Exercise instructions: Can you reproduce the data below line for line, leaving out the pictures?

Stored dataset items
┄┄┄┄┄┄┄┄┄┄┄┄┄┄┄┄┄┄┄┄

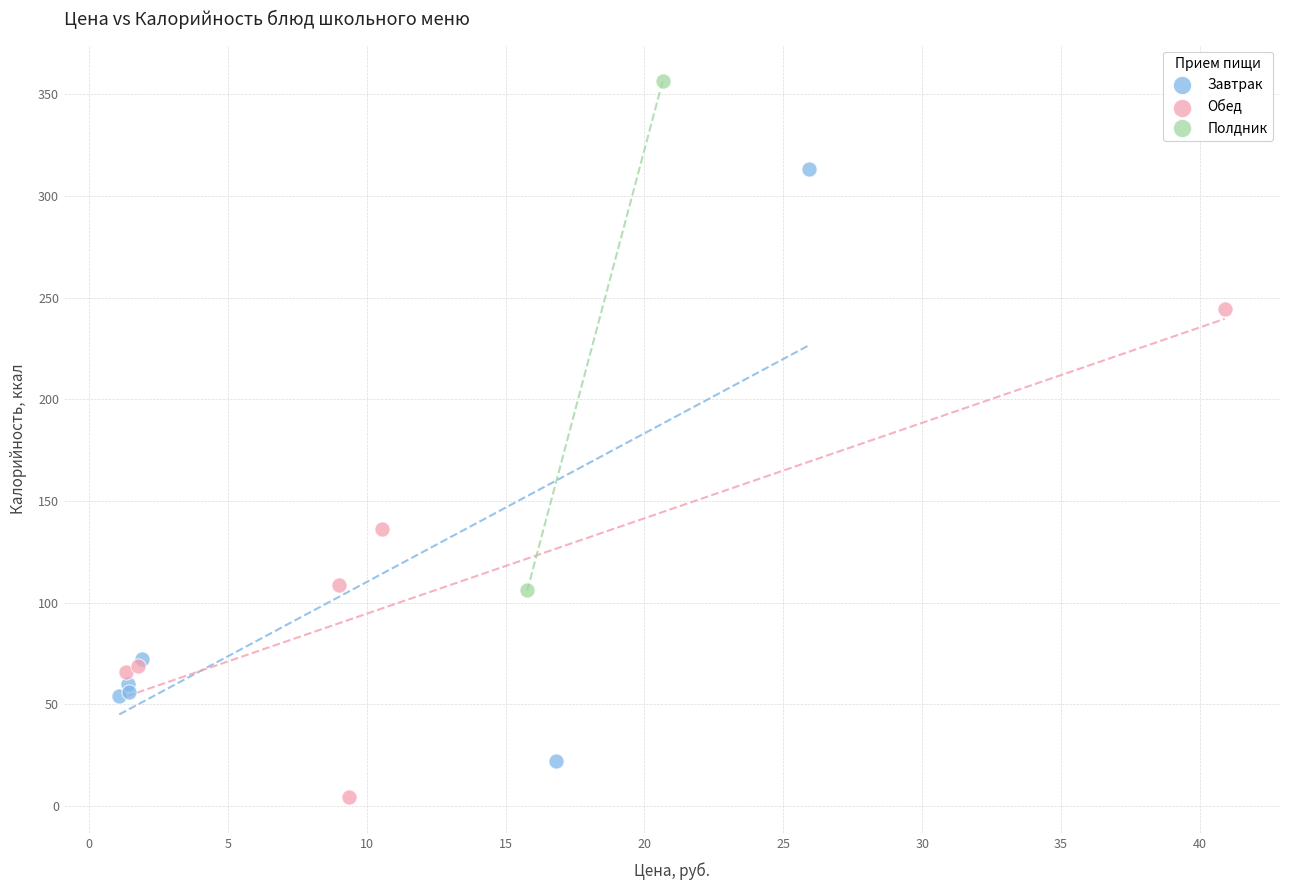

What are all the series names shown in the legend?

Завтрак, Обед, Полдник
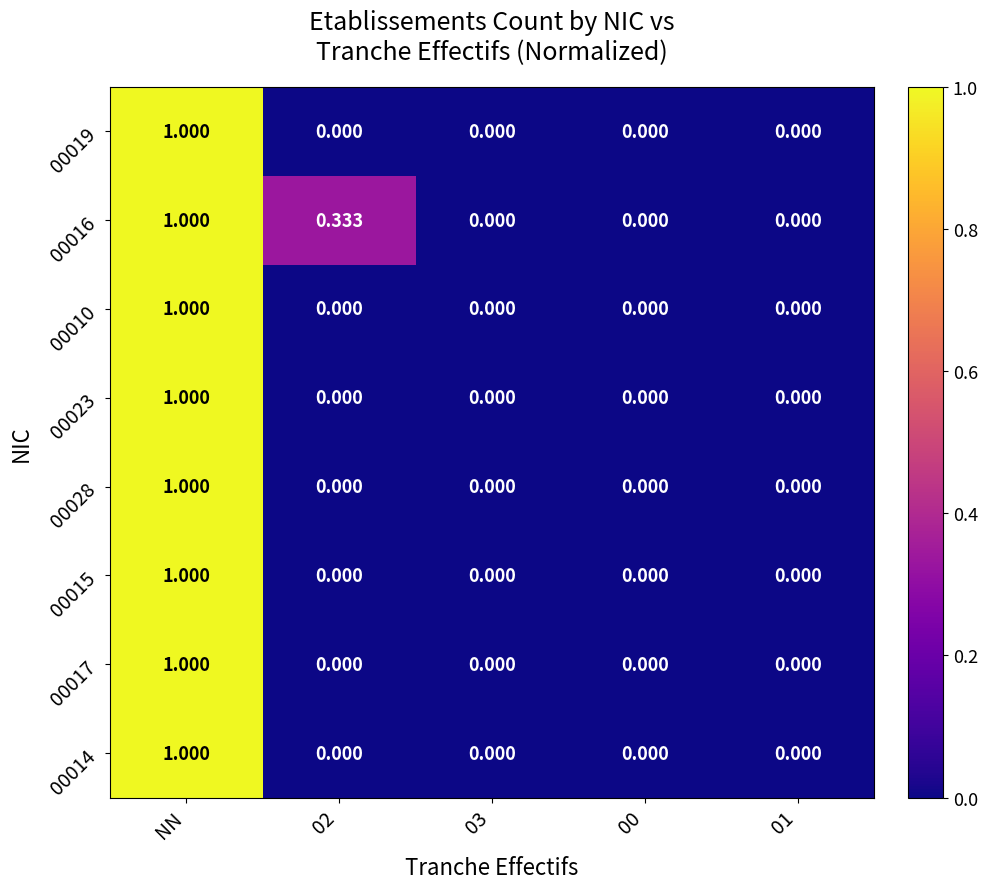

At which label does 00017 reach its peak?

NN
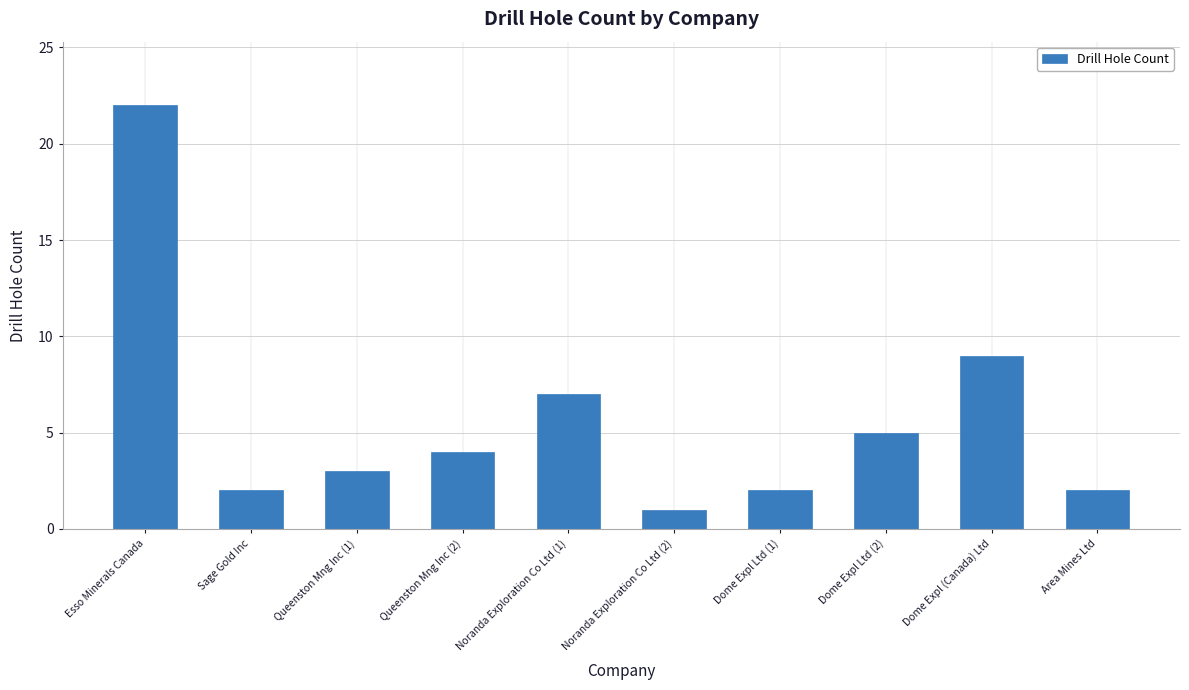

The value at Sage Gold Inc is 0. True or false?

False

┄┄┄┄┄┄┄┄┄┄┄┄┄┄┄┄┄┄┄┄

Final answer:
What are all the series names shown in the legend?

Завтрак, Обед, Полдник

At which label does 00017 reach its peak?

NN

The value at Sage Gold Inc is 0. True or false?

False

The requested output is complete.